Nearly three hundred years ago, Benjamin Franklin came up with an approach to changing habits that has yet to be surpassed. A young adult seeking to straighten out his act, Franklin developed a list of thirteen virtues, jotting down a brief definition of each. These were character traits he took to be important, but in which he found himself lacking. He knew that nurturing these habits would bring about positive change in his life.
Starting at the top of the list, Franklin spent one week working on each virtue. In the morning he thought about how he would reinforce the new habit throughout the day. During the day he looked at his notes to remind himself of the new habit. At the end of the day, he counted how many times he fell back into the old habit.
While Franklin was surprised at first to see how “faulty” his behavior was, he was so resolved that he pressed on, working through the entire list in a thirteen-week cycle, and completing four such cycles in a year. As for results, he noted in his autobiography that while perfection was unattainable, he could see big improvements.
Modern psychologists recognise three key elements in Franklin’s three-hundred-year-old procedure for changing habits:
1. He started out committed to the new behavior.
2. He worked on only one habit at a time.
3. He put in place visual reminders.
Applying Benjamin Franklin’s Method
Here are 12 time management habits for the new year. Tailor these as you like, but whatever you do, work on one each week using Benjamin Franklin’s method:
Habit 1: Strive to be authentic. Be as honest with yourself as you can about what you want and why you do what you do.
Habit 2: Favour trusting relationships. Put your efforts into building relationships with people you can trust and count on, and make sure those same people can trust and count on you.
Habit 3: Maintain a lifestyle that will give you maximum energy. Work your way up to doing aerobic exercise at least three times a week, eating a light lunch, and getting enough sleep.
Habit 4: Listen to your biorhythms and organise your day accordingly. Make it a habit to pay attention to regular fluctuations in your physical and mental energy levels throughout the day; and based on what you learn, make adjustments to how you schedule tasks.
Habit 5: Set very few priorities and stick to them. Select a maximum of two things that are your highest priority, and plan time to work on them.
Habit 6: Turn down things that are inconsistent with your priorities.
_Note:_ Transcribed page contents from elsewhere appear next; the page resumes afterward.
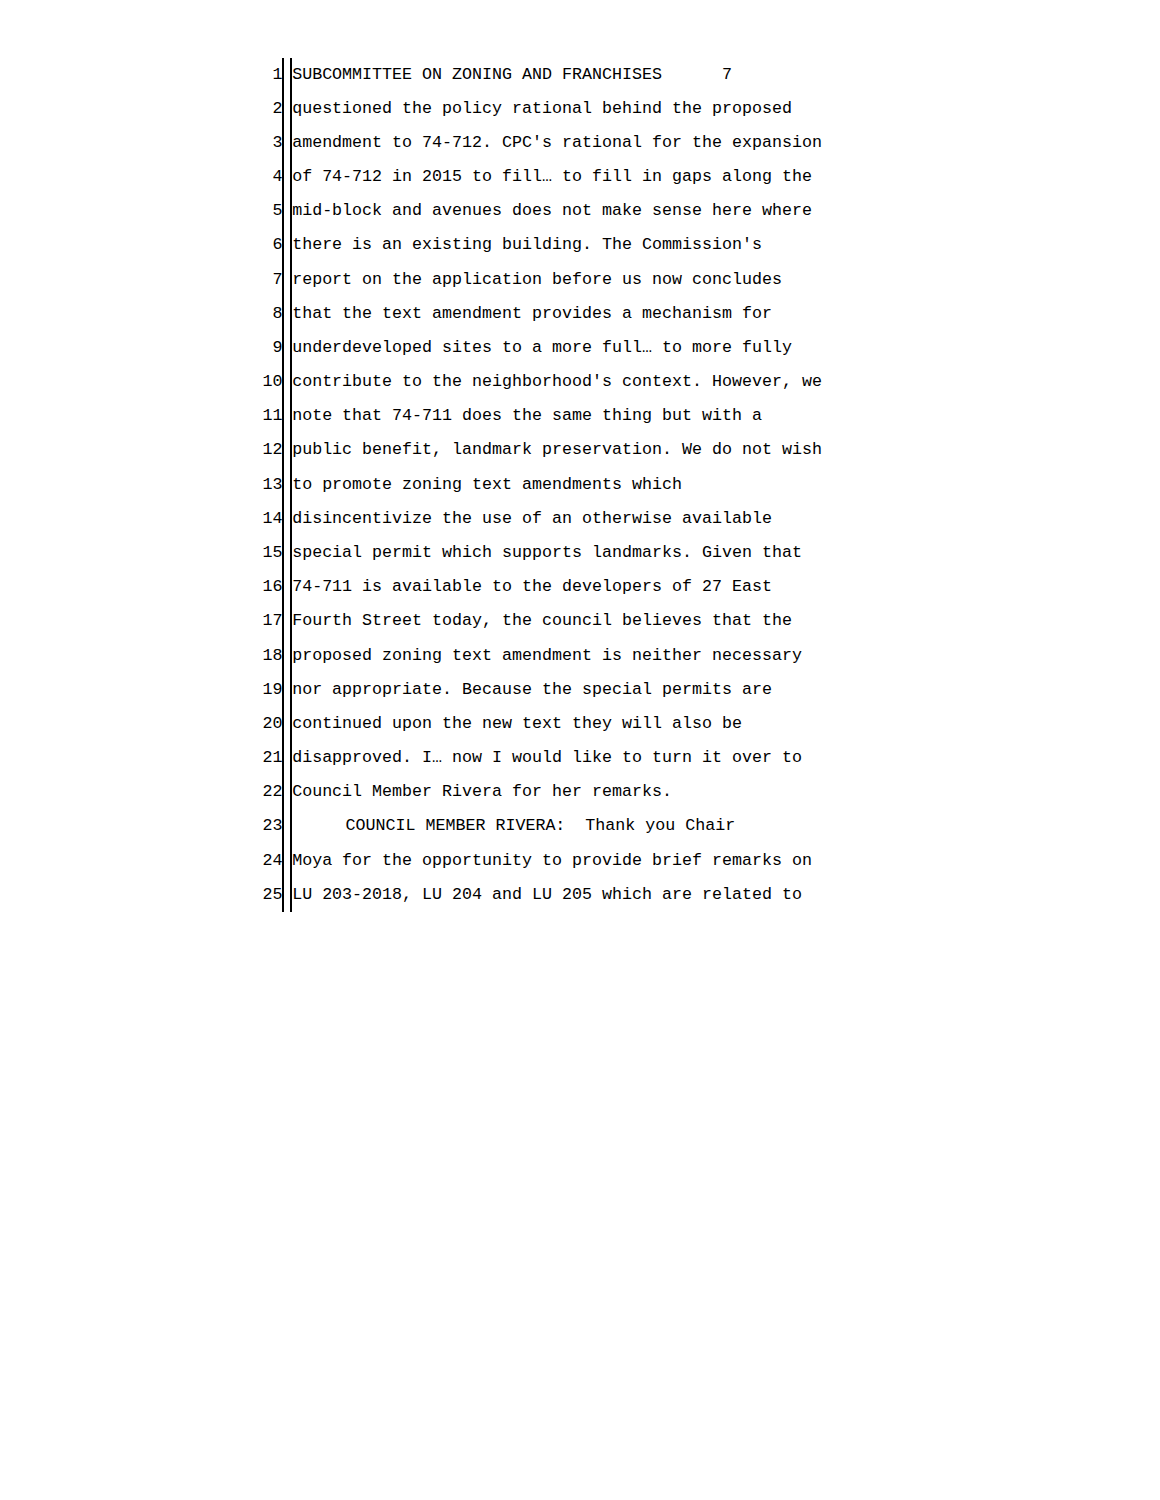| 1 | | SUBCOMMITTEE ON ZONING AND FRANCHISES 7 |
| 2 | | questioned the policy rational behind the proposed |
| 3 | | amendment to 74-712. CPC's rational for the expansion |
| 4 | | of 74-712 in 2015 to fill… to fill in gaps along the |
| 5 | | mid-block and avenues does not make sense here where |
| 6 | | there is an existing building. The Commission's |
| 7 | | report on the application before us now concludes |
| 8 | | that the text amendment provides a mechanism for |
| 9 | | underdeveloped sites to a more full… to more fully |
| 10 | | contribute to the neighborhood's context. However, we |
| 11 | | note that 74-711 does the same thing but with a |
| 12 | | public benefit, landmark preservation. We do not wish |
| 13 | | to promote zoning text amendments which |
| 14 | | disincentivize the use of an otherwise available |
| 15 | | special permit which supports landmarks. Given that |
| 16 | | 74-711 is available to the developers of 27 East |
| 17 | | Fourth Street today, the council believes that the |
| 18 | | proposed zoning text amendment is neither necessary |
| 19 | | nor appropriate. Because the special permits are |
| 20 | | continued upon the new text they will also be |
| 21 | | disapproved. I… now I would like to turn it over to |
| 22 | | Council Member Rivera for her remarks. |
| 23 | | COUNCIL MEMBER RIVERA: Thank you Chair |
| 24 | | Moya for the opportunity to provide brief remarks on |
| 25 | | LU 203-2018, LU 204 and LU 205 which are related to |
Get good at saying no to other people, and do so frequently.
Habit 7: Set aside time for focused effort. Schedule time every day to work on just one thing.
Habit 8: Always look for ways of doing things better and faster. Be on the lookout for tasks you do over and over again, and look for ways of improving how you do them.
Habit 9: Build solid processes. Set up processes that last and that run without your attention.
Habit 10: Spot trouble ahead and solve problems immediately. Set aside time to think about what lies ahead, and face all problems as soon as you can.
Habit 11: Break your goals into small units of work, and think only about one unit at a time. Spend most of your time working on the task in front of you, and avoid dreaming too much about the big goal.
Habit 12: Finish what’s important and stop doing what’s no longer worthwhile. Don’t stop doing what you considered worth starting unless there’s a good reason to give it up.